Your task is to filter the entries and copy every line containing the string "lines".

### DATA SHOWN
——————

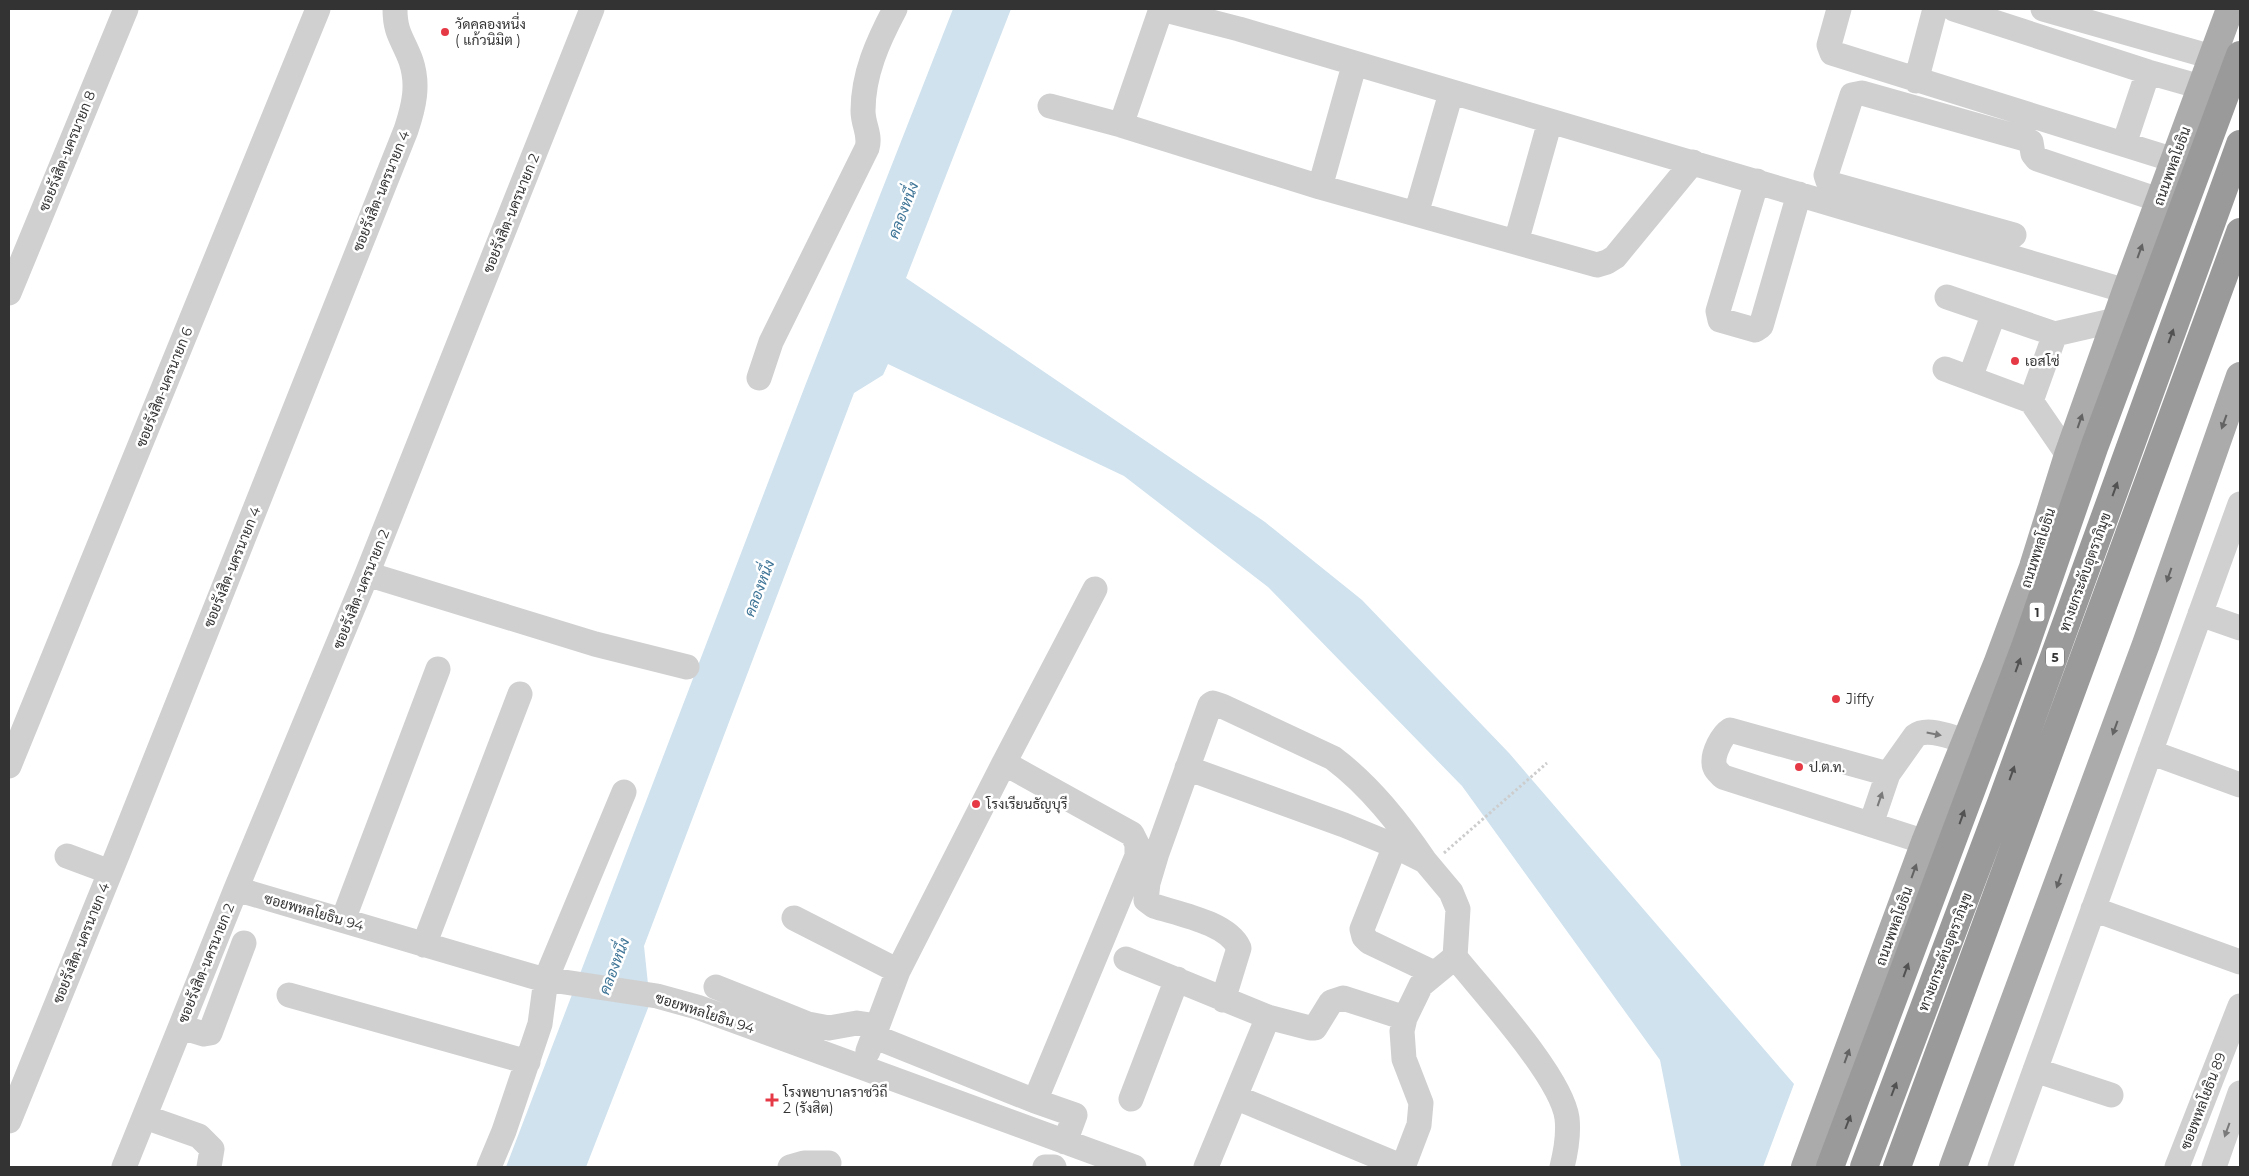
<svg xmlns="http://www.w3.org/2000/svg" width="2249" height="1176" font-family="Montserrat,Sarabun,sans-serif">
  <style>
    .water { fill: #cfe2ee }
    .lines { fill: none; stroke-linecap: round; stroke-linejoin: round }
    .path { stroke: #cdcdcd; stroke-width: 3; stroke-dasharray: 2.5 2.5; stroke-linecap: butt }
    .minor { stroke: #d0d0d0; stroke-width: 25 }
    .major { stroke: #ababab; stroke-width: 28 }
    .highway { stroke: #9a9a9a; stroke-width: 28 }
    .oneway { fill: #636363 }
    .oneway2 { fill: #525252 }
    .oneway3 { fill: #7a7a7a }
    .poi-dot { fill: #e63946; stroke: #fff; stroke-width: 2 }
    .labels { text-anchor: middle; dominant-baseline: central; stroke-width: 5; stroke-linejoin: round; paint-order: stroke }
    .shield { fill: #fff; stroke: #707070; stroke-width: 1 }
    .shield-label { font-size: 12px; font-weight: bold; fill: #333 }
    .poi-label { font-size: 14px; fill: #333; stroke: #fff; text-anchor: start }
    .street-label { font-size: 14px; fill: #333; stroke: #fff }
    .water-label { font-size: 15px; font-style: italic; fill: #3f7597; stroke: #fff }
  </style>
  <rect width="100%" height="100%" fill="#fff"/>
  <path class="water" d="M953,9H1011L906,278L1265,522L1362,600L1509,753L1794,1084L1763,1167H1681L1660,1060L1462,786L1268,587L1124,476L888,364L883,375L854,393L644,946L650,1003L586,1167H506L805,386Z"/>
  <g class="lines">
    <path class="path" d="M1444,853L1547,763"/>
    <path class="minor" d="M1161,9L1239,29L2126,291
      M1839,9L1829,45L1832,53L2174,160
      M1954,9L2148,72L2201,87
      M2043,9L2212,57
      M1916,81L1935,9
      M1050,106L1121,125L1161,9
      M1121,125L1320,187L1597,265L1607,262L1615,257L1693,162
      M2124,144L2148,72
      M1757,181L1718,311L1720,320L1755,330L1761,326L1799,194
      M1320,187L1352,73
      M1416,214L1449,100
      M2014,235L1835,185L1828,181L1826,175L1852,95L1862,93L2025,139L2031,142L2033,154L2037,159L2159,200
      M1516,242L1547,132
      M9,293L126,9
      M1947,297L2055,334
      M1945,369L2031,401
      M759,378L771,342L867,148C871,135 863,125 863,111C863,74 878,41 895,9
      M1970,378L1994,313
      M2068,455L2031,401L2055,334L2116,320
      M367,574L595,644L687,667
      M2200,614L2240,628
      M2150,752L2240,785
      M1004,763L1095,589
      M9,766L318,9
      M1187,768L1344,825L1395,846
      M1888,774L1730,730C1722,735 1713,753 1714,763C1714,769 1719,773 1723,777L1925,842
      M1871,824L1888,774L1915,736C1928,726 1952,738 1966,741
      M67,856L110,872
      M236,889L538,978L657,996L697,1007L1134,1167
      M2093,909L2240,962
      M794,918L898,971L868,1051
      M343,920L438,669
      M424,945L520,694
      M1455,957C1483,992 1561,1076 1567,1118C1569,1135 1566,1151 1562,1167
      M1126,959L1268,1017
      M898,971L1004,763L1132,834L1137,844V856L1035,1101
      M716,987L808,1024L829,1028L857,1023L877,1026
      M289,995L528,1062
      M1223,1000L1239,948C1228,923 1179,914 1154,906L1146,900L1148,883L1157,853L1210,705L1213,703L1222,706L1333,758C1370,786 1399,823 1425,861
      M181,1027L204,1034L210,1033L244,943
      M873,1036L1035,1101L1075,1115L1065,1142
      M2035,1070L2111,1095
      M1235,1097L1403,1167
      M1131,1099L1177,979
      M145,1117L199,1136L212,1149L209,1167
      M9,1121L118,853L406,130C414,106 419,85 411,61C403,39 395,34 395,9
      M124,1167L236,889L367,574L592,9
      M489,1167L504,1131L540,1024L546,979L624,792
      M790,1167L804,1163H829
      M1045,1167H1054
      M1206,1167L1268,1017L1310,1028H1315L1331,1002L1343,998L1405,1018
      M1403,1167L1419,1125L1421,1103L1404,1059L1402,1031L1405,1018L1421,985L1455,957L1458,909L1451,892L1425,861L1395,846L1362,929L1364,937L1369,942L1434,973
      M2000,1167L2240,504
      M2177,1167L2240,1006
      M2214,1167L2240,1093"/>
    <path class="major" d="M1805,1167L1925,842L1997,664L2033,567L2068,455L2126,291L2230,9
      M1953,1167L2146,644L2240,376"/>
    <path class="highway" d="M1830,1167L2025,647L2095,445L2240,55
      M1864,1167L2001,803L2240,144
      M1897,1167L2240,232"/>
  </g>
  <defs><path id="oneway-solid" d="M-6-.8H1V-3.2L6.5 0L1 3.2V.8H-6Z" transform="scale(1.25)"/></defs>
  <g class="oneway">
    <use href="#oneway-solid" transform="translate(2140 251) rotate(-70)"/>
    <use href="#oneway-solid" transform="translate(2080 421) rotate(-71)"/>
    <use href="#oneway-solid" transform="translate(2224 422) rotate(110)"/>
    <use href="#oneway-solid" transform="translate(2169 575) rotate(109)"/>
    <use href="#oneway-solid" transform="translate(2115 728) rotate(110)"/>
    <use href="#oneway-solid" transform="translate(1914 871) rotate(-70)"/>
    <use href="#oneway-solid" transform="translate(2059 881) rotate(110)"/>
    <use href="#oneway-solid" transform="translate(1847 1056) rotate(-70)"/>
  </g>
  <g class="oneway2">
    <use href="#oneway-solid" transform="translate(2171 336) rotate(-70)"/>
    <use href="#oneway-solid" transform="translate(2115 489) rotate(-70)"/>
    <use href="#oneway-solid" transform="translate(2018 665) rotate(-70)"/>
    <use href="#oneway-solid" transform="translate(2012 773) rotate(-70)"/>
    <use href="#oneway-solid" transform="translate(1962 817) rotate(-70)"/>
    <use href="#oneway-solid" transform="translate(1906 970) rotate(-70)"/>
    <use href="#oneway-solid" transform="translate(1894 1089) rotate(-69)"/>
    <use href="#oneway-solid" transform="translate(1848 1122) rotate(-69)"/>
  </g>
  <g class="oneway3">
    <use href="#oneway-solid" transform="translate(1934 734) rotate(11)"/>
    <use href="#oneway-solid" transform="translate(1880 799) rotate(-71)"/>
    <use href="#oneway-solid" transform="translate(2227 1130) rotate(110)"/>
  </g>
  <g class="poi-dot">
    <circle cx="445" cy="32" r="5"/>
    <circle cx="2015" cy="361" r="5"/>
    <circle cx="1836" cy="699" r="5"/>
    <circle cx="1799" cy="767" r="5"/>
    <circle cx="976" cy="804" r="5"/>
    <path d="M769.5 1092.5h5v5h5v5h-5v5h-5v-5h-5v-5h5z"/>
  </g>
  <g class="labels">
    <g class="shield">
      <rect x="2029.5" y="602.5" width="15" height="19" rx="4"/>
      <rect x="2046" y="647.5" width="18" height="19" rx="4"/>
    </g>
    <g class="shield-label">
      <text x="2037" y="612">1</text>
      <text x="2055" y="657">5</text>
    </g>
    <g class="poi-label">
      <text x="455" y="24">วัดคลองหนึ่ง<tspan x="455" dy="16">( แก้วนิมิต )</tspan></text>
      <text x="2025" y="361">เอสโซ่</text>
      <text x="1846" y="699">Jiffy</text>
      <text x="1809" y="767">ป.ต.ท.</text>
      <text x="986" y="804">โรงเรียนธัญบุรี</text>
      <text x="783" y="1092">โรงพยาบาลราชวิถี<tspan x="783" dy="16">2 (รังสิต)</tspan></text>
    </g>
    <g class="street-label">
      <text transform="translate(67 151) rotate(-68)">ซอยรังสิต-นครนายก 8</text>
      <text transform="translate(2172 166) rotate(-70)">ถนนพหลโยธิน</text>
      <text transform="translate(381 191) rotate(-68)">ซอยรังสิต-นครนายก 4</text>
      <text transform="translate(511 213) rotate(-68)">ซอยรังสิต-นครนายก 2</text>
      <text transform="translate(164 387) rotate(-68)">ซอยรังสิต-นครนายก 6</text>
      <text transform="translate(2038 548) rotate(-72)">ถนนพหลโยธิน</text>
      <text transform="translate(232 567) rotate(-68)">ซอยรังสิต-นครนายก 4</text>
      <text transform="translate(2085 572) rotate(-70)">ทางยกระดับอุตราภิมุข</text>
      <text transform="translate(361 589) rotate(-68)">ซอยรังสิต-นครนายก 2</text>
      <text transform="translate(314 912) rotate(16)">ซอยพหลโยธิน 94</text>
      <text transform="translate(1894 926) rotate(-70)">ถนนพหลโยธิน</text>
      <text transform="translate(81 943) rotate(-68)">ซอยรังสิต-นครนายก 4</text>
      <text transform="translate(1945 952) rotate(-69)">ทางยกระดับอุตราภิมุข</text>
      <text transform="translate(206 963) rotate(-68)">ซอยรังสิต-นครนายก 2</text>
      <text transform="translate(705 1013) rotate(18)">ซอยพหลโยธิน 94</text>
      <text transform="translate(2203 1101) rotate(-69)">ซอยพหลโยธิน 89</text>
    </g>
    <g class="water-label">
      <text transform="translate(903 210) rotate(-69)">คลองหนึ่ง</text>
      <text transform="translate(759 588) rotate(-69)">คลองหนึ่ง</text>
      <text transform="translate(614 966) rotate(-69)">คลองหนึ่ง</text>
    </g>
  </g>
  <rect width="2249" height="1176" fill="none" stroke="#333333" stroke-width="20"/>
</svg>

——————

### SOLUTION
    .lines { fill: none; stroke-linecap: round; stroke-linejoin: round }
  <g class="lines">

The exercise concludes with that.